For mode 1/2 I have to do steps for server 1 or both. -
@przemyslaw85 I think that every node should have the same set of patches. So I patched first node, and than the second node.
this name is just my own convention name:
Fix CARP event storm when leaving persistent CARP maintenance mode 1/2
Fix CARP event storm when leaving persistent CARP maintenance mode 2/2For CARP issue the second patch is not going to apply without the first one. This the view from one node (the second has the same set o patches)
-
@b_it I confirm the operation of the patches.
Yesterday I made a few changes to the original files using the file editor. I didn't know there was such a module as patches. I had to revert to the original changes from a copy made before editing.

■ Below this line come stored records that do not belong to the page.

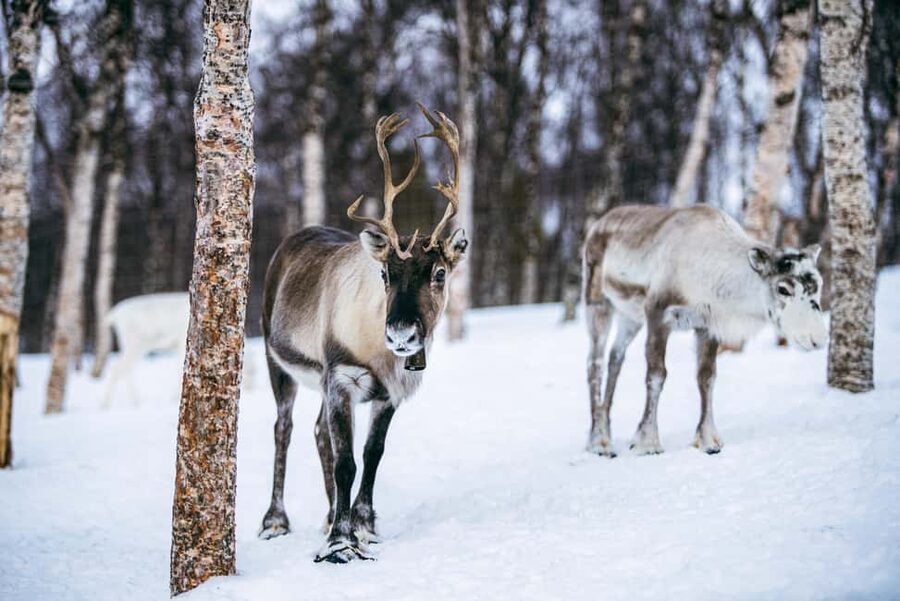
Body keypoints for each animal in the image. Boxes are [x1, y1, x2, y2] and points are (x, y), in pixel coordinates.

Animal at [258, 104, 468, 564]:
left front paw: (363, 526)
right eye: (386, 273)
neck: (380, 355)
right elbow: (347, 463)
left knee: (319, 433)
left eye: (439, 273)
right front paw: (341, 541)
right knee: (285, 428)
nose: (402, 333)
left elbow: (371, 456)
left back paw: (326, 515)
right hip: (276, 361)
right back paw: (275, 521)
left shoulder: (390, 393)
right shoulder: (341, 378)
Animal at [582, 204, 828, 458]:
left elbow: (706, 378)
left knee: (615, 357)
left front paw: (708, 440)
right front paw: (647, 442)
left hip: (630, 317)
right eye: (783, 288)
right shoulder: (658, 314)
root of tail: (598, 223)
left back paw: (606, 432)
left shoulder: (707, 326)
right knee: (594, 362)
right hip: (598, 303)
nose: (817, 339)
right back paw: (598, 442)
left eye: (818, 284)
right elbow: (657, 375)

As I added 1/2 2/2 patches and Dynamin DNS I did not notice any improvement. Only after I added patches # 12827, # 12834, # 12816 and # 12817 I can say that now the system works as it should. -
@przemyslaw85 Seems to me that when I started to patch (CARP) I saw that firewall is more responsive making later changes (patching) but I didn't wait too long - just rebooted both nodes to be sure that all selected patches are fully applied.

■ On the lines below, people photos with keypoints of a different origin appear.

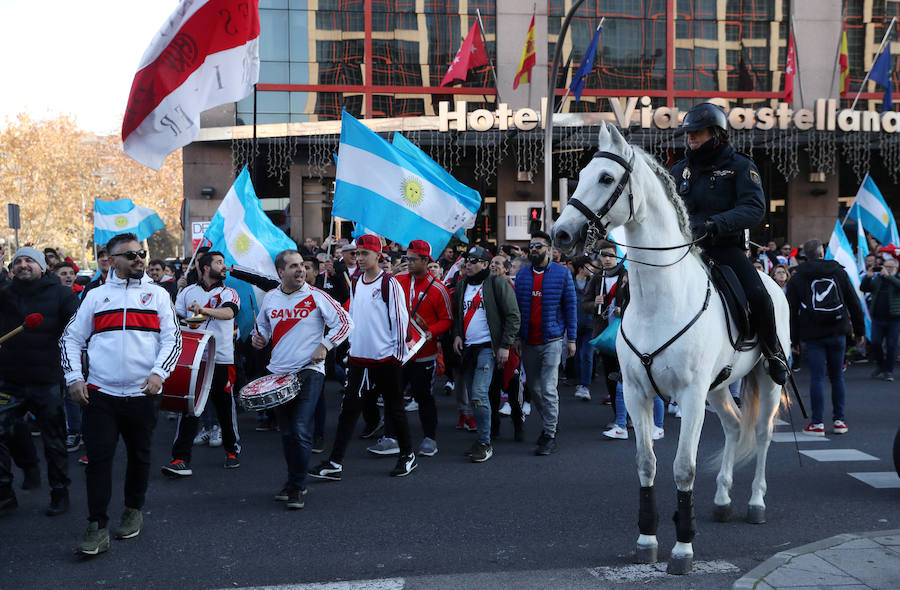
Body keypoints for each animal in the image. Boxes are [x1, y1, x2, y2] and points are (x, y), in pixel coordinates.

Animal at [552, 123, 792, 580]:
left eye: (606, 178)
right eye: (581, 174)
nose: (560, 234)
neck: (660, 299)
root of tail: (774, 282)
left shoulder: (691, 396)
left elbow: (684, 467)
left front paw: (683, 548)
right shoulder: (638, 394)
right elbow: (646, 463)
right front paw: (647, 541)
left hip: (766, 380)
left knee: (763, 433)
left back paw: (756, 502)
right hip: (720, 387)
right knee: (734, 426)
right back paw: (722, 500)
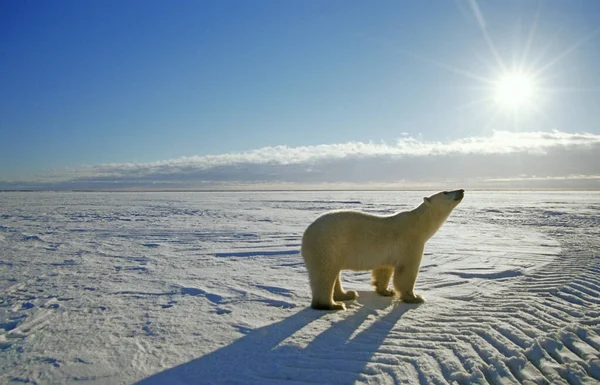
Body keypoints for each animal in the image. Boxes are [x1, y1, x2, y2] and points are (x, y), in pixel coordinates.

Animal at [300, 189, 464, 308]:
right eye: (445, 192)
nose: (461, 190)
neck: (419, 224)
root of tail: (306, 234)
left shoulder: (388, 252)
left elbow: (384, 269)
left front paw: (386, 291)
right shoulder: (410, 242)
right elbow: (407, 271)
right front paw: (414, 297)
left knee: (334, 273)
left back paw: (347, 294)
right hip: (328, 244)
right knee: (325, 273)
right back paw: (333, 305)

I have to admit that I started to make more thorough tests after I rebooting FWs (with mentioned patch set), so I can't be sure what really helped and how much.
BTW; The patching mechanism was introduced around version 2.5, and I've already learned from his beginning that I have to be careful selecting patches. -
@Przemyslaw85, @B_IT, after that changes did you have carp storm in logs and that MASTER -> BACKUP, BACKUP ->MASTER change for little time?
-
@m4rek11 I am looking into logs I see that during applying patch there are some entries, but after patching I see only a few, and they all looks as they should (at least for me) and they have reason (eg. rebooted node). I wouldn't call them storm and definitely I don't see flipping MASTER - BACKUP entries now.